Each year, the World Health Organisation decides which strains of influenza are in circulation. A vaccine is then created to match the main strain in the Northern Hemisphere.

Last year the main strain mutated unexpectedly, but it was too late to change the flu jab.

Consequently the vaccine only protected one in three patients against the flu, as opposed to the 50% success rate it usually enjoys.

Public Health England has admitted that the unexpected mutation caused a rise in deaths.

This has been confirmed by the Office for National Statistics, which says that an extra 28,189 people died last year – a 5.6% increase from 2014.

That makes it the largest percentage increase since 1968, and the biggest number of deaths since 2003. The rise is so big that it has lowered the life expectancy of babies born in 2015.

It is also estimated that last winter there were 16,415 ‘excess deaths’, meaning the number of deaths above what would normally be expected. The previous year there were just 577.

The majority of excess deaths in 2015, which totalled 24,000 for the whole year, were people over the age of 75 – with many dying from flu or dementia.

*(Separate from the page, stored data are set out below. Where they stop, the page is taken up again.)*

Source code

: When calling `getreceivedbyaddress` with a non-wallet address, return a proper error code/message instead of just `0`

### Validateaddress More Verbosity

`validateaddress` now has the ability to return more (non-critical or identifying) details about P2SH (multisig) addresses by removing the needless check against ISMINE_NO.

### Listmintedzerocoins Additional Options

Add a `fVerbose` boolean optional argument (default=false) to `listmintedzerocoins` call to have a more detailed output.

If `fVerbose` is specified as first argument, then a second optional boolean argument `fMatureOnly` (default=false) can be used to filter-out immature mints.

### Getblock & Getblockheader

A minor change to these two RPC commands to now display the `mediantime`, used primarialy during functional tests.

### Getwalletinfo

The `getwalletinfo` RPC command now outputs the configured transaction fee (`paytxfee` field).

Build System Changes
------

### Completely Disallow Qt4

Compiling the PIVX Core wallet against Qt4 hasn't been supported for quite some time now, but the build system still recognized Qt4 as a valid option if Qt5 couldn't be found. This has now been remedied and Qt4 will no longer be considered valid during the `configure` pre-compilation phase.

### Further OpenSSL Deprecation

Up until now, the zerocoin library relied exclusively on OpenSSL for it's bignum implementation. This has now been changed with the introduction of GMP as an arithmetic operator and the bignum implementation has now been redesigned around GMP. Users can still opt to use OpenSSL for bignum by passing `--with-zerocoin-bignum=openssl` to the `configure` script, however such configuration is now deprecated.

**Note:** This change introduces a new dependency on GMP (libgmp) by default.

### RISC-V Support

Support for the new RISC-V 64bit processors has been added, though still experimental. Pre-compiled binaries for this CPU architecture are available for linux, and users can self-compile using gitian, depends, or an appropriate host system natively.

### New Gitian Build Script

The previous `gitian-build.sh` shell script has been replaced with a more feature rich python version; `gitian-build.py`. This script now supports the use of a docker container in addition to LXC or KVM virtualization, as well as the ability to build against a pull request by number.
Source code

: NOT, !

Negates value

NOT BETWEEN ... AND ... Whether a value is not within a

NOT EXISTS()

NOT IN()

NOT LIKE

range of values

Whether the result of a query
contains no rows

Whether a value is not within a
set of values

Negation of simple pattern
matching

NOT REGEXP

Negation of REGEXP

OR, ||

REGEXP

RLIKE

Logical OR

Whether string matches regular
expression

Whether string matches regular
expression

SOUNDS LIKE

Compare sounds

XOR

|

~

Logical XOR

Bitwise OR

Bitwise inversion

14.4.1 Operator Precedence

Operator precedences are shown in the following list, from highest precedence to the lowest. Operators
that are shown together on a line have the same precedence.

Dr Richard Pebody, Public Health England’s head of flu surveillance, said: “In any flu season dominated by an H3 subtype, unfortunately we can expect the burden of illness to be seen particularly in the elderly, including increased levels of excess mortality, even in a season where the vaccine is well matched to the circulating strains.”

“Although in most winters, the vaccine is well matched, winter 2014/15 saw the circulation of a drifted H3 flu strain, making the vaccine less effective than the typical 50 per cent we had seen in recent previous years.”